→ **PROVIDED MATERIAL**
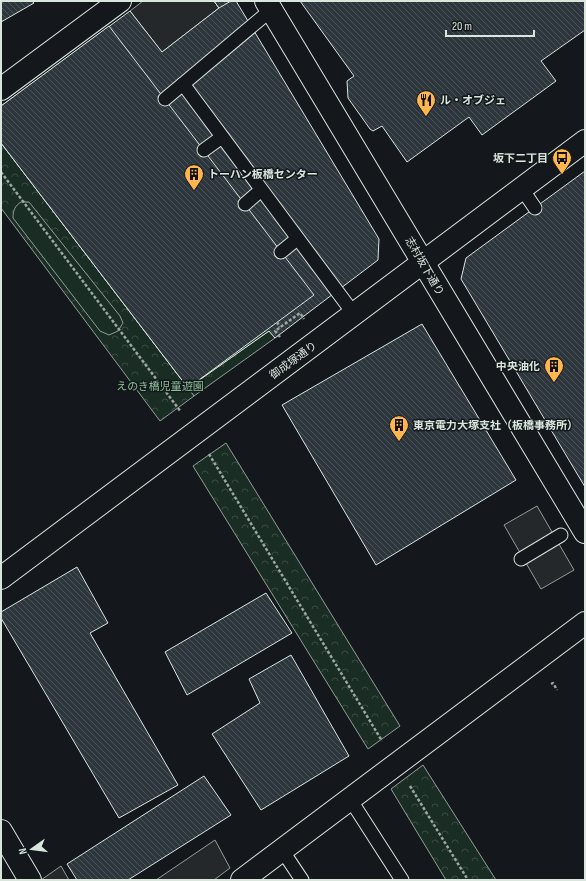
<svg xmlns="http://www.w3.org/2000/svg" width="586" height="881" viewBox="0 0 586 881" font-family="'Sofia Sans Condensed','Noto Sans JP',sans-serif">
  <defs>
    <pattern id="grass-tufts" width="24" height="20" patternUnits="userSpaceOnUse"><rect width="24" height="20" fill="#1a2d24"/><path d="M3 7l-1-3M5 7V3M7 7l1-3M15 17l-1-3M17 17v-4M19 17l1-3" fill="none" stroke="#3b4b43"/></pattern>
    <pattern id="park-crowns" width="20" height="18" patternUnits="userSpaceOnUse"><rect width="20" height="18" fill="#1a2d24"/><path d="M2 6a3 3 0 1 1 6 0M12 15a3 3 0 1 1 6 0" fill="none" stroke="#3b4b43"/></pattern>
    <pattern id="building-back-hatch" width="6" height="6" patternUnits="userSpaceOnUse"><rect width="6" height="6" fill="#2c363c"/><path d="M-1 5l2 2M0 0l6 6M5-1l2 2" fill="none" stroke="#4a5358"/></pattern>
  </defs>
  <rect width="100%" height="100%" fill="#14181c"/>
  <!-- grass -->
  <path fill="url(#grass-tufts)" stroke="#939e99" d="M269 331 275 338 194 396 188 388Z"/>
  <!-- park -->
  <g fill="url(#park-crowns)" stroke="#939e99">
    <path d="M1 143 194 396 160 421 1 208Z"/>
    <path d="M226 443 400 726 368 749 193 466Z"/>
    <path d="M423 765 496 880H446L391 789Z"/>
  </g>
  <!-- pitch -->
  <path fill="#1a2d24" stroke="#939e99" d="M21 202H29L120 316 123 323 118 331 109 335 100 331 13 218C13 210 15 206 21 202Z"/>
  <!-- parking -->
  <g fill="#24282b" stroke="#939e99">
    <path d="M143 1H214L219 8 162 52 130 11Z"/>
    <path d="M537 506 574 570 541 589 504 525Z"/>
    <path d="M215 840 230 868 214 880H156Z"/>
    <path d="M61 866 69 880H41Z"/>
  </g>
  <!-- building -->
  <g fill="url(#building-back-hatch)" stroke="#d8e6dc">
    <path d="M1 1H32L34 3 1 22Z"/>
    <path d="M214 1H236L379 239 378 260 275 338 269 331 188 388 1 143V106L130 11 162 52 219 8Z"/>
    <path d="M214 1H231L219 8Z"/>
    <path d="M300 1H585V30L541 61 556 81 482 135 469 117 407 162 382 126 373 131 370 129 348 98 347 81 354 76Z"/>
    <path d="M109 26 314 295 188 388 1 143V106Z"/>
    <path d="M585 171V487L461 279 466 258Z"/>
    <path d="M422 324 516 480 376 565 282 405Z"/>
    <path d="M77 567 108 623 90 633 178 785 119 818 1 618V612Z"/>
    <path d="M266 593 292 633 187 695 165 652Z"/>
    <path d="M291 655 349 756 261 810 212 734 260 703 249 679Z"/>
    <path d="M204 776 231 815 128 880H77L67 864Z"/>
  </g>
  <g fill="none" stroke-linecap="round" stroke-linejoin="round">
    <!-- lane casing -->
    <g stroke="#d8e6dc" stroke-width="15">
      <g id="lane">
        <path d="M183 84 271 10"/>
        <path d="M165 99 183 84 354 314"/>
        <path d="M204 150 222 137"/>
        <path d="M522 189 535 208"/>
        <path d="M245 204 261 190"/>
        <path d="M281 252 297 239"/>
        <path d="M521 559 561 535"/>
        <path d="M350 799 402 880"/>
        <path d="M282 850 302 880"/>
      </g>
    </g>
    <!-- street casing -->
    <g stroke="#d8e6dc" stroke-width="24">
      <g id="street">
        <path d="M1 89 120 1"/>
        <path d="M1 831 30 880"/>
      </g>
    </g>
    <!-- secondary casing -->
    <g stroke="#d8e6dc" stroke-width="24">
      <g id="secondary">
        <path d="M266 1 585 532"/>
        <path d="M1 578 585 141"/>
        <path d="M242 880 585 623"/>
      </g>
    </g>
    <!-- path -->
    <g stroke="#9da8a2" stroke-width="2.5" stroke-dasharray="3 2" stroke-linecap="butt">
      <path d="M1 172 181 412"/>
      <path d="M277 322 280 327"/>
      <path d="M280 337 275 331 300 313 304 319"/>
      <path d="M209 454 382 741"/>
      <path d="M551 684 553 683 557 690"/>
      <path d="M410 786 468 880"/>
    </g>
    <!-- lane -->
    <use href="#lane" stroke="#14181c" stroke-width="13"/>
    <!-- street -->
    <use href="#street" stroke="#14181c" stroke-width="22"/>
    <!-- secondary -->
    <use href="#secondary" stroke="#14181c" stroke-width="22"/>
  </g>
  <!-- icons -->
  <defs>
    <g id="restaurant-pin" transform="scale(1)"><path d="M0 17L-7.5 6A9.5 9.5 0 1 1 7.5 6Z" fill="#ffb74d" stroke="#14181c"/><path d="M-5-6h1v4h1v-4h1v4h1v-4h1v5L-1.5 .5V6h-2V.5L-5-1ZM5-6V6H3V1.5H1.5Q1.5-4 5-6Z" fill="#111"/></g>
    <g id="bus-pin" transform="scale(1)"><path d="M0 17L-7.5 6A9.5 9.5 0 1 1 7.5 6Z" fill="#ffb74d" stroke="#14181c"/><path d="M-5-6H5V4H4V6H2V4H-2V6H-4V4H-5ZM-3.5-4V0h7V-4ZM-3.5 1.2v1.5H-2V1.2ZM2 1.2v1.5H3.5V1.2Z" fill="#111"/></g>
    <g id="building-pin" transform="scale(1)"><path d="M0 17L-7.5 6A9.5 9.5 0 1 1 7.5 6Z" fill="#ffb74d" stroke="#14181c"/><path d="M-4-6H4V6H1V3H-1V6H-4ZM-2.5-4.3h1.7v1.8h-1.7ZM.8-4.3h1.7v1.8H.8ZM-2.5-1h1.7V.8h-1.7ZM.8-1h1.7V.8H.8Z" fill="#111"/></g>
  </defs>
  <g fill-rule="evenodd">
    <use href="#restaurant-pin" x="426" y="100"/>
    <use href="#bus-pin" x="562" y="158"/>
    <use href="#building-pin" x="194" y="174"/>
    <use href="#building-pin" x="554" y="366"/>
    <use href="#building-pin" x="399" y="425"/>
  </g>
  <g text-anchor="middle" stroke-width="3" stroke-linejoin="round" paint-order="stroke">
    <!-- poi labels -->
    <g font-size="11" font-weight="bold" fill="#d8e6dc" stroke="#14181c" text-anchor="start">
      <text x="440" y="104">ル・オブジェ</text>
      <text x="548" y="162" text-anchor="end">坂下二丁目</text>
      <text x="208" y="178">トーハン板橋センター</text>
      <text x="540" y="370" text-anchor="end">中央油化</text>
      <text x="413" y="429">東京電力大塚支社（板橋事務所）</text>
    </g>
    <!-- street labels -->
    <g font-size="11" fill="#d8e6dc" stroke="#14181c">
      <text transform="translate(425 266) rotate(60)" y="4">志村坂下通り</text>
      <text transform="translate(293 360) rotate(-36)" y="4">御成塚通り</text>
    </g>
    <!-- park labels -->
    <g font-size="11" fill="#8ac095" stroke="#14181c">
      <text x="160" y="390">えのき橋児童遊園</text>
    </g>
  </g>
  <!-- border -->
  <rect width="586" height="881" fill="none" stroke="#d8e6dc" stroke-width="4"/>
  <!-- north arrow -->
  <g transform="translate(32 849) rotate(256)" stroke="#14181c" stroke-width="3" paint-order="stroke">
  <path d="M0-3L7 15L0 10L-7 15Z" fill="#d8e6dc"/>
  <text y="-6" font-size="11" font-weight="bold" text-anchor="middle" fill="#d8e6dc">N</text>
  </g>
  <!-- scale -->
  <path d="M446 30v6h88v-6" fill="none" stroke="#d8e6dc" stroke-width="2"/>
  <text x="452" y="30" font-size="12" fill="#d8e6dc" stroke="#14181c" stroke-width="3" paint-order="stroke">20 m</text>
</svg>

→ **WHAT IS EXPECTED**
Which of the lines above hold the word "linejoin"? Copy each one.

→ **EXPECTED ANSWER**
  <g fill="none" stroke-linecap="round" stroke-linejoin="round">
  <g text-anchor="middle" stroke-width="3" stroke-linejoin="round" paint-order="stroke">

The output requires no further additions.